(Stored data entries)
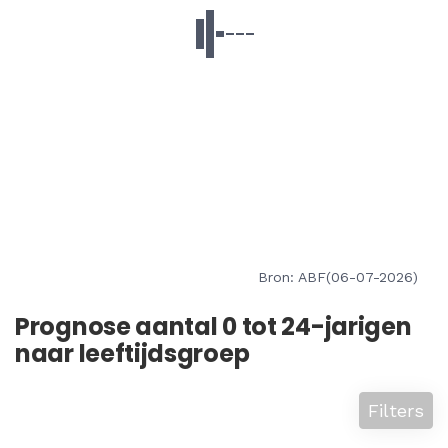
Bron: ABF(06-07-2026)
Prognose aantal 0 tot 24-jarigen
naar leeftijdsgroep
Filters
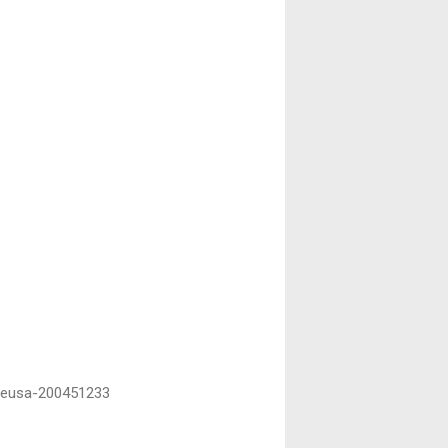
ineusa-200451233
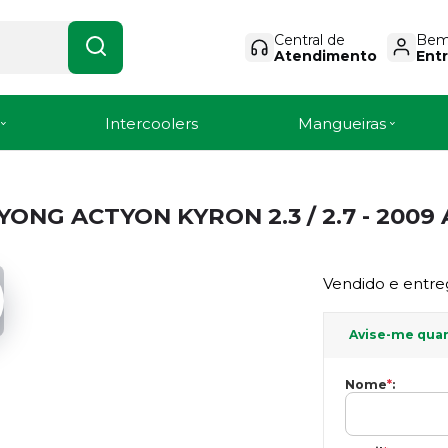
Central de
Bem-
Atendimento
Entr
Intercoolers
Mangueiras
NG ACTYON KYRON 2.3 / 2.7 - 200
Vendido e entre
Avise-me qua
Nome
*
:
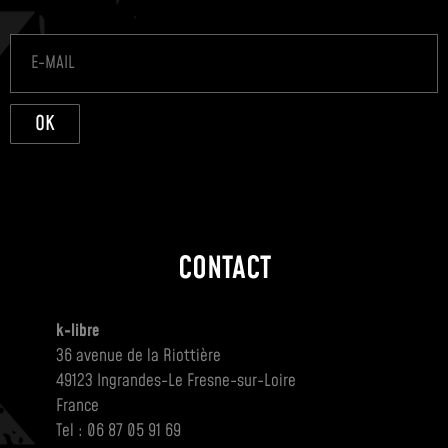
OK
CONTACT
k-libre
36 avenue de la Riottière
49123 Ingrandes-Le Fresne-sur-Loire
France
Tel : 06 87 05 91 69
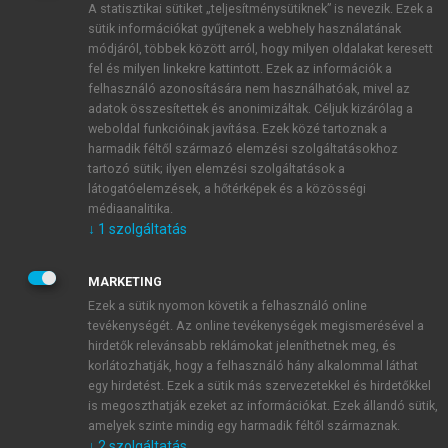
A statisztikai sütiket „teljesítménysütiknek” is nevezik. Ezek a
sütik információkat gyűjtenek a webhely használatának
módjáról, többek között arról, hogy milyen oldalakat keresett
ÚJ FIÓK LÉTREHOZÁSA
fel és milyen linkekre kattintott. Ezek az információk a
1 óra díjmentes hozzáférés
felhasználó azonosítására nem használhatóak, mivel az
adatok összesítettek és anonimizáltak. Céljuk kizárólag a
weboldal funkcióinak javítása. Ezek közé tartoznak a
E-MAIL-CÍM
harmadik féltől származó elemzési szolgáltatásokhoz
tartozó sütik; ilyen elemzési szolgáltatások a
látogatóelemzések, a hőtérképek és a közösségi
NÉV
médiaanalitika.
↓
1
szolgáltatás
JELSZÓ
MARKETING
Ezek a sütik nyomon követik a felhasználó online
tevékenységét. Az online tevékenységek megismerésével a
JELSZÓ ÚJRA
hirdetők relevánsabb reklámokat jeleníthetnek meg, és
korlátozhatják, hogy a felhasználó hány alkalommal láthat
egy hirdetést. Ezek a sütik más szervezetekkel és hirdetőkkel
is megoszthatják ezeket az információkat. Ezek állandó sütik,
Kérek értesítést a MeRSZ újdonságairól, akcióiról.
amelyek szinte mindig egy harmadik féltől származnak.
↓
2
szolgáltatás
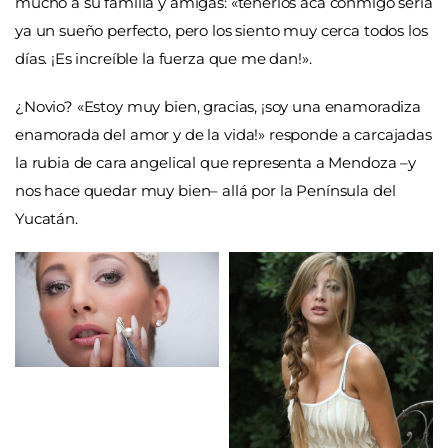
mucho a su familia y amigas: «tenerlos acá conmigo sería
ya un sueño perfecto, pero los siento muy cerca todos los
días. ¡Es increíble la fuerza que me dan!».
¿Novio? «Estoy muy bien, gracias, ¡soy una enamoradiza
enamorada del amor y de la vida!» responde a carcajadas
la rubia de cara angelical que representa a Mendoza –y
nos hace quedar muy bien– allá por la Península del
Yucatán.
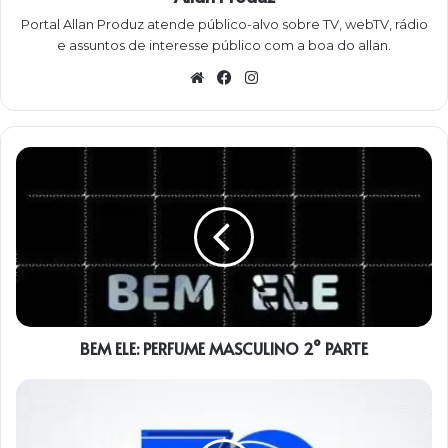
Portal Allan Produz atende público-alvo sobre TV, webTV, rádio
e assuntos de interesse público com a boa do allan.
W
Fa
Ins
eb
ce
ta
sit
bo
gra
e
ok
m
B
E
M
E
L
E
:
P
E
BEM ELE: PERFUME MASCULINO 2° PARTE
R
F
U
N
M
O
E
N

## TASK DETAILS
Take the entries above and set them down exactly, minus the pictures.

## SOLUTION TO THIS EXERCISE
Bron: ABF(06-07-2026)
Prognose aantal 0 tot 24-jarigen
naar leeftijdsgroep
Filters
ineusa-200451233
Central de
Bem-
Atendimento
Entr
Intercoolers
Mangueiras
NG ACTYON KYRON 2.3 / 2.7 - 200
Vendido e entre
Avise-me qua
Nome
*
:
OK
CONTACT
k-libre
36 avenue de la Riottière
49123 Ingrandes-Le Fresne-sur-Loire
France
Tel : 06 87 05 91 69
A statisztikai sütiket „teljesítménysütiknek” is nevezik. Ezek a
sütik információkat gyűjtenek a webhely használatának
módjáról, többek között arról, hogy milyen oldalakat keresett
ÚJ FIÓK LÉTREHOZÁSA
fel és milyen linkekre kattintott. Ezek az információk a
1 óra díjmentes hozzáférés
felhasználó azonosítására nem használhatóak, mivel az
adatok összesítettek és anonimizáltak. Céljuk kizárólag a
weboldal funkcióinak javítása. Ezek közé tartoznak a
E-MAIL-CÍM
harmadik féltől származó elemzési szolgáltatásokhoz
tartozó sütik; ilyen elemzési szolgáltatások a
látogatóelemzések, a hőtérképek és a közösségi
NÉV
médiaanalitika.
↓
1
szolgáltatás
JELSZÓ
MARKETING
Ezek a sütik nyomon követik a felhasználó online
tevékenységét. Az online tevékenységek megismerésével a
JELSZÓ ÚJRA
hirdetők relevánsabb reklámokat jeleníthetnek meg, és
korlátozhatják, hogy a felhasználó hány alkalommal láthat
egy hirdetést. Ezek a sütik más szervezetekkel és hirdetőkkel
is megoszthatják ezeket az információkat. Ezek állandó sütik,
Kérek értesítést a MeRSZ újdonságairól, akcióiról.
amelyek szinte mindig egy harmadik féltől származnak.
↓
2
szolgáltatás
mucho a su familia y amigas: «tenerlos acá conmigo sería
ya un sueño perfecto, pero los siento muy cerca todos los
días. ¡Es increíble la fuerza que me dan!».
¿Novio? «Estoy muy bien, gracias, ¡soy una enamoradiza
enamorada del amor y de la vida!» responde a carcajadas
la rubia de cara angelical que representa a Mendoza –y
nos hace quedar muy bien– allá por la Península del
Yucatán.
Portal Allan Produz atende público-alvo sobre TV, webTV, rádio
e assuntos de interesse público com a boa do allan.
W
Fa
Ins
eb
ce
ta
sit
bo
gra
e
ok
m
B
E
M
E
L
E
:
P
E
BEM ELE: PERFUME MASCULINO 2° PARTE
R
F
U
N
M
O
E
N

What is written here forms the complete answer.